Sonntag, 24. Februar 2013

Das „Mehr“ bei Ignatius



Eine Spiritualität des Komparativs

Wenn man auf das Motto der Gesellschaft Jesu blickt, auf das „Alles zur größeren Ehre
Gottes“ (Omnia ad maiorem Dei gloriam), dann könnte man zum Schluss kommen: In der
ignatianischen Spiritualität geht es darum, alles dem Willen Gottes entsprechend zu gestalten.
Dies stimmt und stimmt doch nicht – denn das kleine Wörtchen „größer“ darf in seiner
Bedeutung nicht unterschätzt werden.

Ignatius geht es nicht einfach darum, ohne Fehl und Sünde zu handeln. Als großer Liebender
hat er den Wunsch, dem Geliebten immer näher zu kommen, immer mehr sein Leben dem
Willen Gottes entsprechend zu führen.
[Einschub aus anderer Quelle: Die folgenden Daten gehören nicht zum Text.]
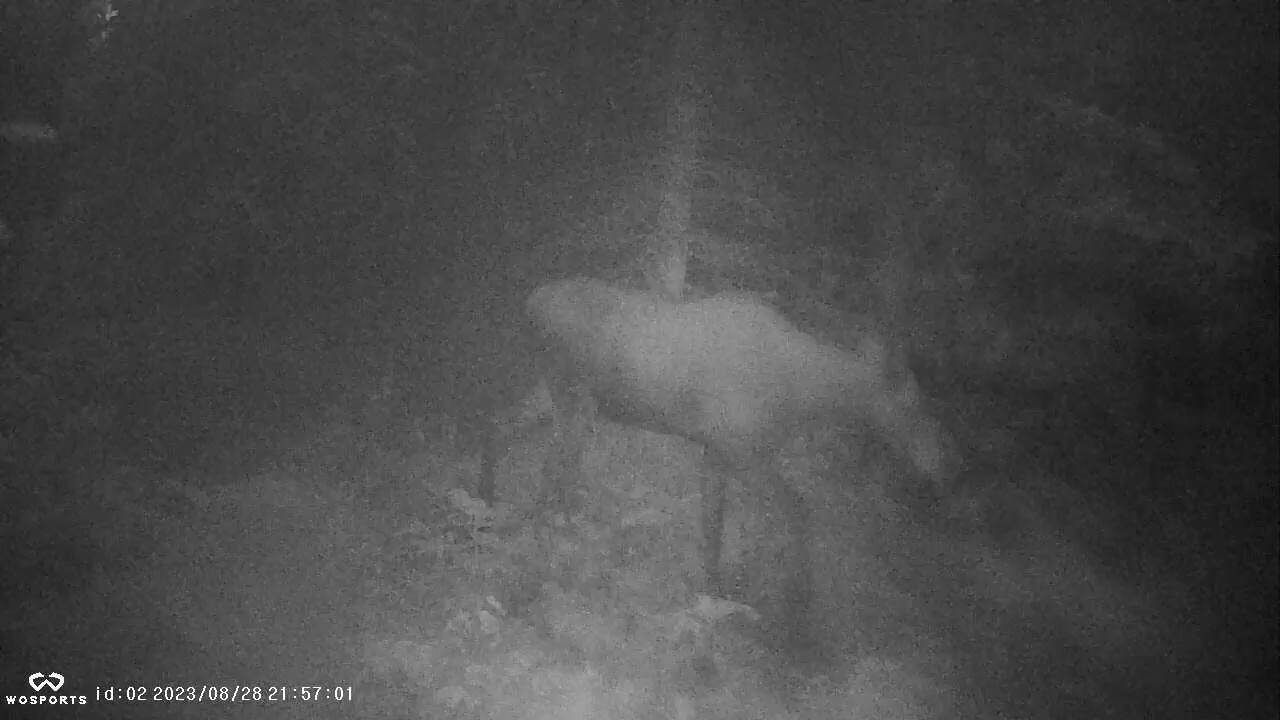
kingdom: Animalia
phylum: Chordata
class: Mammalia
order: Artiodactyla
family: Cervidae
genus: Alces
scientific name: Alces alces
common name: Moose
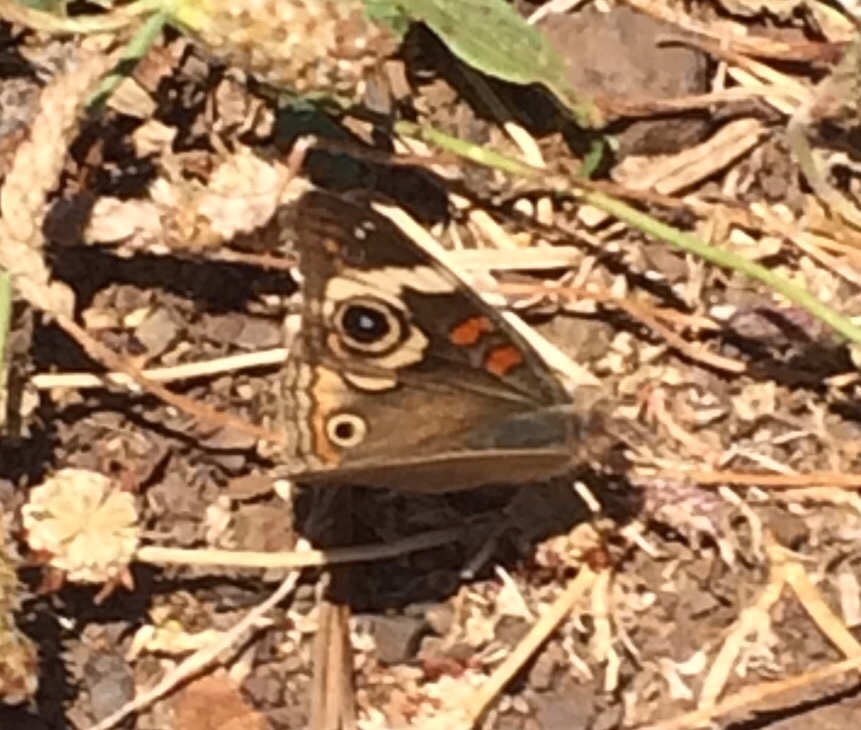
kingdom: Animalia
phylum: Arthropoda
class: Insecta
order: Lepidoptera
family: Nymphalidae
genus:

Sprachlich macht Ignatius diesen Wunsch durch die
häufige Verwendung des Komparativs und des Wortes „mehr“ (lateinisch: magis) deutlich.
Über die Bedeutung dieser ignatianischen (und jesuitischen) Eigenart sagte die 34.
Generalversammlung des Ordens: „Unter den Kennzeichen des Jesuiten ist das ‚Mehr’ nicht
einfach eines unter anderen. Es durchdringt sie alle. Das gesamte Leben des Ignatius war eine
pilgernde Suche nach dem ‚Mehr’, der immer größeren Ehre Gottes, dem immer
umfassenderen Dienst am Nächsten, dem allgemeineren Wohl, den wirksameren
apostolischen Mitteln.“ Es ist dies eine Suche, die es auch heute (und nicht nur von Jesuiten)
zu unternehmen gilt. Wegweiser sind dabei vor allem die inneren Regungen, der geistliche
Trost und Misstrost, über die Gott uns seinen Willen erkennen lässt.

Jedoch muss man auch sehen, dass mit der ständigen Suche nach dem „Mehr“ eine Gefahr
eng verbunden ist: die der Überforderung und eines falschen Leistungsdenkens. Der Meinung
zu sein, es entspräche dem ignatianischen „Mehr“, immer mehr zu arbeiten, immer mehr
Stunden dem Dienst an Gott und den Menschen zu widmen, ohne die eigenen Grenzen zu
beachten – dies wäre ein falsches Verständnis des hl. Ignatius.
Denn worum es geht, das ist Qualität, nicht Quantität. Das Ziel ist eine immer intensivere
Gottesbeziehung, eine immer tiefere Liebe zu den Nächsten, eine Nachfolge Jesu, die uns
hilft, ihm, dem Menschen für Gott und die anderen, immer ähnlicher zu werden.

P. Thomas Neulinger SJ
Aus: G&G. Zeitschrift des Forums Glaube und Gerechtigkeit. Freundeskreis der Jesuiten Nr. 1/ 2001, 3.